Editorial du « Monde ». S’il fallait une preuve supplémentaire qu’un océan sépare l’Amérique de l’Europe, elle vient d’être administrée par la Cour de justice de l’Union européenne (CJUE). La Cour de Luxembourg a en effet rendu, le 14 mars, deux arrêts qui vont faire jurisprudence : sous certaines conditions, elle a jugé qu’une entreprise était fondée à interdire à ses salariés le port d’un signe religieux ostentatoire, qu’il s’agisse du foulard islamique ou de tout autre signe.
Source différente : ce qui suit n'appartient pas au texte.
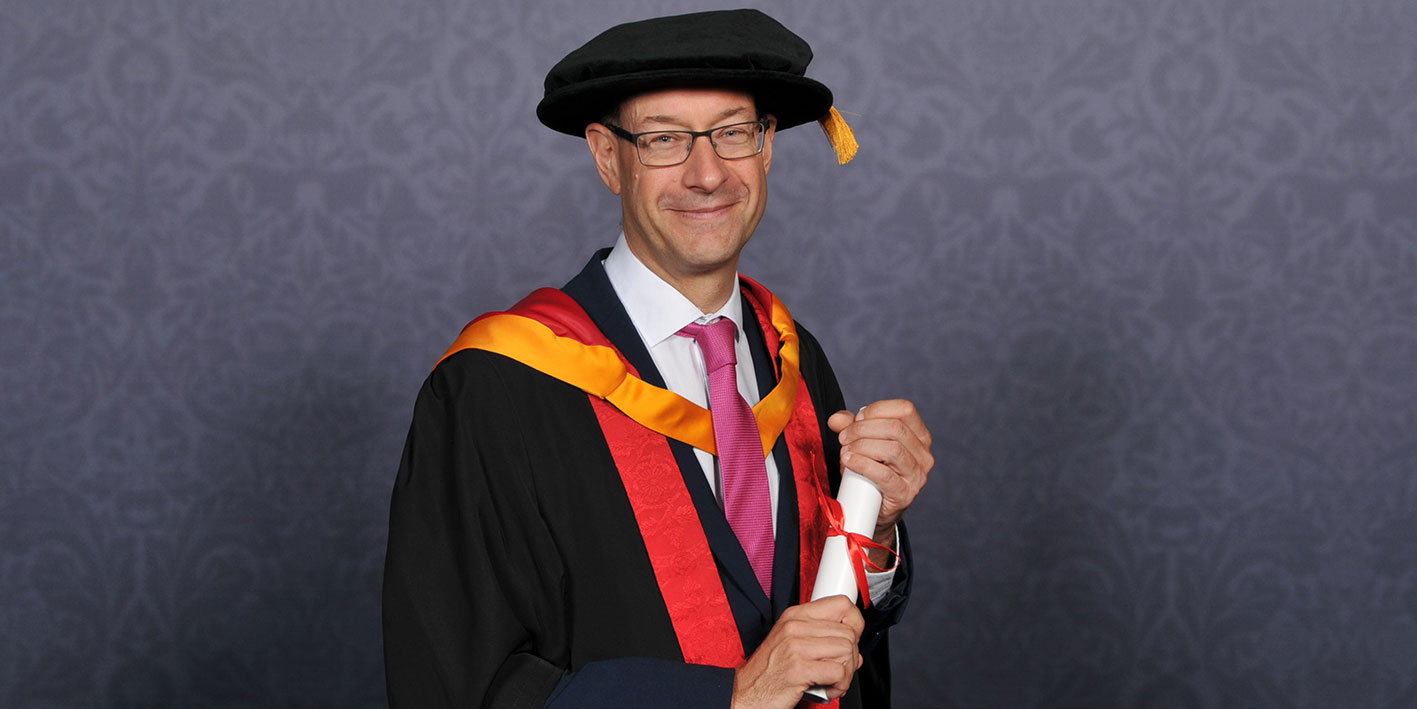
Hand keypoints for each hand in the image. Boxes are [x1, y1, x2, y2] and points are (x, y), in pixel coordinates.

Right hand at [731, 596, 863, 707]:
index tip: (851, 640)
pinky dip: (839, 686)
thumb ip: (823, 641)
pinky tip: (826, 690)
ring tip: (831, 682)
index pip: (842, 605)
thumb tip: (853, 651)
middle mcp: (794, 626)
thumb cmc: (768, 673)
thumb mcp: (792, 645)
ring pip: (847, 651)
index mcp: (794, 616)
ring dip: (845, 673)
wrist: (745, 695)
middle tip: (837, 671)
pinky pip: (839, 672)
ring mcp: (795, 646)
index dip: (855, 624)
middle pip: (848, 633)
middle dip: (850, 657)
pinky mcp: (798, 668)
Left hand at [828, 399, 932, 562]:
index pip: (905, 410)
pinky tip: (849, 461)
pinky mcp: (905, 494)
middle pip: (895, 428)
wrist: (873, 510)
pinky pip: (884, 475)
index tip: (857, 419)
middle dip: (863, 429)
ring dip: (862, 446)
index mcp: (919, 437)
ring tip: (846, 452)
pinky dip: (862, 464)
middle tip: (844, 437)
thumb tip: (836, 419)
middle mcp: (924, 455)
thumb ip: (850, 426)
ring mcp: (917, 476)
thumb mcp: (862, 443)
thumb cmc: (870, 472)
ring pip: (892, 449)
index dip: (877, 409)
Dans un éditorial tranché, le New York Times vient d’exprimer tout le mal qu’il pense de cette décision. Soulignant que celle-ci intervient dans un contexte marqué par le développement du « sentiment antimusulman » en Europe et à l’approche d’élections que la droite populiste aborde en bonne position, le quotidien d’outre-Atlantique estime qu’elle « adresse le mauvais message » et offre une « victoire » aux droites nationalistes.

Pardon, chers confrères, mais c’est exactement l’inverse : c’est en laissant perdurer une situation juridique incertaine qu’on risque de voir se multiplier des contentieux susceptibles de devenir des abcès de fixation pour tous ceux qui veulent attiser les passions antimusulmanes. Les juges européens ont donc utilement clarifié la jurisprudence et consacré une vision stricte de la laïcité dans le cadre des relations de travail.
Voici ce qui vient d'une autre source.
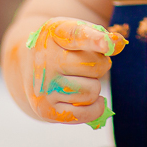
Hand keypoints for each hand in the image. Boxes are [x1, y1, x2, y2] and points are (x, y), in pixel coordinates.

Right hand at [10, 17, 127, 125]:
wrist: (28, 64)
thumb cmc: (61, 45)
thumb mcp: (75, 32)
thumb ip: (99, 35)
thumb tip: (118, 44)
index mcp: (55, 33)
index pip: (77, 36)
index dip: (95, 40)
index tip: (107, 43)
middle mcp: (45, 60)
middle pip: (95, 67)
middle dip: (100, 66)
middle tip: (88, 65)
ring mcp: (44, 87)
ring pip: (92, 91)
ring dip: (94, 86)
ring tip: (82, 80)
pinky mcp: (45, 110)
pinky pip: (85, 114)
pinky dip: (95, 108)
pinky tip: (91, 99)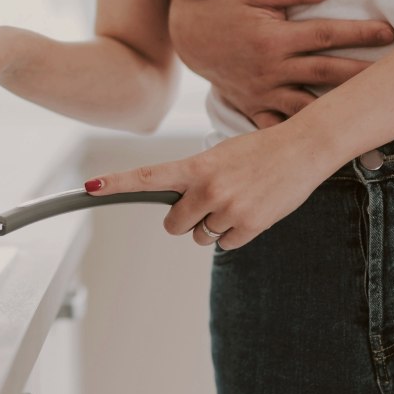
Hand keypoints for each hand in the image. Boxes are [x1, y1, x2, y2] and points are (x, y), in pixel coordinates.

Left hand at [83, 121, 340, 249]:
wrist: (303, 149)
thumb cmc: (262, 150)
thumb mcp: (222, 155)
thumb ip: (197, 177)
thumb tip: (182, 208)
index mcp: (197, 165)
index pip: (148, 176)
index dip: (116, 183)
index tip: (90, 187)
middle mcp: (207, 188)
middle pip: (174, 225)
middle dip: (186, 220)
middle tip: (210, 204)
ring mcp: (227, 209)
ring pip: (202, 237)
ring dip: (215, 226)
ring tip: (240, 201)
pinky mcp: (248, 226)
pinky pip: (226, 244)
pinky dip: (236, 234)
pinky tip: (253, 211)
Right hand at [168, 0, 393, 127]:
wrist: (187, 35)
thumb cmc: (224, 7)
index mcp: (274, 38)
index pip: (326, 35)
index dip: (360, 34)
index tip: (390, 32)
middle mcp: (271, 69)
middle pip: (326, 74)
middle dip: (363, 75)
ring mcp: (263, 93)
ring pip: (309, 107)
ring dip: (340, 113)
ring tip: (372, 117)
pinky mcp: (254, 108)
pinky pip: (279, 130)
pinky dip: (301, 141)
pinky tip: (330, 150)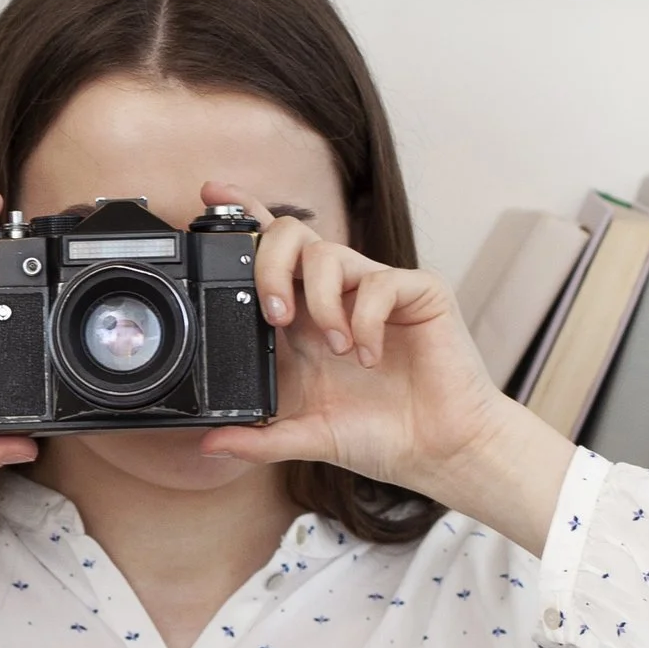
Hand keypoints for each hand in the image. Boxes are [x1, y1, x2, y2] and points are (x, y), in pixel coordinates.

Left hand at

« Discrimination indirecte »

La CJUE était saisie de deux affaires par les Cours de cassation belge et française. En Belgique, une réceptionniste avait été licenciée après avoir annoncé à son employeur son intention de porter le foulard islamique durant ses heures de travail, en dépit de la règle – non écrite – qui l’interdisait dans cette entreprise. En France, une informaticienne qui portait un foulard islamique avait été licenciée pour avoir refusé de l’enlever après la plainte d’un client. La Cour a posé le principe qu’une entreprise peut limiter l’expression religieuse de ses salariés et leur imposer en particulier une « neutralité vestimentaire » sans que cela puisse être considéré comme discriminatoire.
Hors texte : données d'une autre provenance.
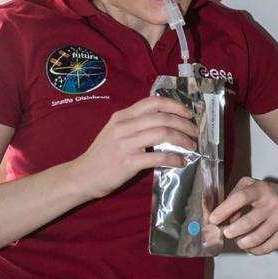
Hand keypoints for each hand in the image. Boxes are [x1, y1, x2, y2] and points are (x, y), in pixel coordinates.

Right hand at [70, 96, 197, 198]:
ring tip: (191, 146)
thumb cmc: (102, 155)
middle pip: (163, 118)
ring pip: (163, 133)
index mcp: (122, 116)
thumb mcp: (115, 131)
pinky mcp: (128, 162)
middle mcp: (124, 126)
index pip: (153, 102)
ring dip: (183, 139)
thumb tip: (165, 121)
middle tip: (195, 132)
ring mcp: (126, 144)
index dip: (175, 105)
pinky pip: (158, 157)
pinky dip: (174, 158)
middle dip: (184, 124)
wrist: (82, 176)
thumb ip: (136, 123)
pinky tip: (181, 161)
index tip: (188, 113)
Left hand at [208, 177, 277, 254]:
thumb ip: (233, 196)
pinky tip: (251, 246)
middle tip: (227, 233)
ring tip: (239, 240)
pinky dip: (254, 250)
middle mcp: (273, 203)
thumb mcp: (251, 185)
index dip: (224, 210)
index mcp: (261, 189)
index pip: (240, 198)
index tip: (213, 219)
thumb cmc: (269, 194)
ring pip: (256, 239)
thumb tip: (219, 215)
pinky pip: (266, 248)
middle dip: (231, 231)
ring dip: (242, 243)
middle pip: (247, 223)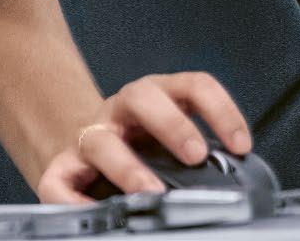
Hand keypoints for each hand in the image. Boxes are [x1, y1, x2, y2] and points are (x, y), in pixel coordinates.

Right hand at [36, 72, 251, 204]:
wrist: (87, 155)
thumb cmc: (141, 152)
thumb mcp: (172, 142)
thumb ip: (196, 158)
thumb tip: (238, 185)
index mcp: (157, 98)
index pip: (192, 86)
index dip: (219, 109)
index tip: (241, 145)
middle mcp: (123, 110)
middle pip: (142, 95)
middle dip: (171, 123)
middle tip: (195, 155)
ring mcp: (91, 136)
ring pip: (100, 138)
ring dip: (125, 166)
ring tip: (148, 192)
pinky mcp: (62, 167)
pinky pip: (58, 181)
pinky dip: (71, 199)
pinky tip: (90, 213)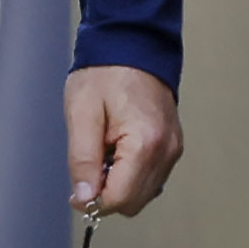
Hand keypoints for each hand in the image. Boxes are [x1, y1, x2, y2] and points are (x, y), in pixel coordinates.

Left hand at [65, 63, 180, 214]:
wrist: (131, 45)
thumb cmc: (105, 74)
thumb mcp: (82, 115)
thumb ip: (83, 160)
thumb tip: (85, 197)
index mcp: (145, 143)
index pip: (120, 198)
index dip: (93, 201)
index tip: (75, 192)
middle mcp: (166, 150)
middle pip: (134, 202)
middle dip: (107, 194)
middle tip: (88, 167)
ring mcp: (173, 149)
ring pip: (144, 193)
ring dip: (119, 185)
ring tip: (103, 153)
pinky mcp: (172, 146)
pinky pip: (151, 177)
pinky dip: (131, 176)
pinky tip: (117, 153)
Plusieurs conditions sont posées à ce principe. Cette limitation doit être « générale et indifférenciée » et ne saurait s’appliquer à une seule religion, l’islam en l’occurrence. Elle doit également être clairement énoncée dans le règlement intérieur de l’entreprise. En outre, au nom de la « liberté d’entreprise », la CJUE considère comme légitime la volonté d’une entreprise d’afficher une image de neutralité vis-à-vis de ses clients ; mais elle admet que cela peut constituer une « discrimination indirecte » et que la règle doit donc être appliquée de façon « appropriée ». Elle juge ainsi que peuvent en être exemptés des salariés qui ne sont pas en contact direct avec la clientèle.

Cette jurisprudence n’est guère surprenante en France, où la loi de juillet 2016 sur le travail a précisé la possibilité pour une entreprise d’inscrire le principe de neutralité dans son règlement et de « restreindre la manifestation des convictions des salariés ». En élargissant cette conception à l’ensemble de l’Union européenne, la Cour de Luxembourg a fait œuvre utile.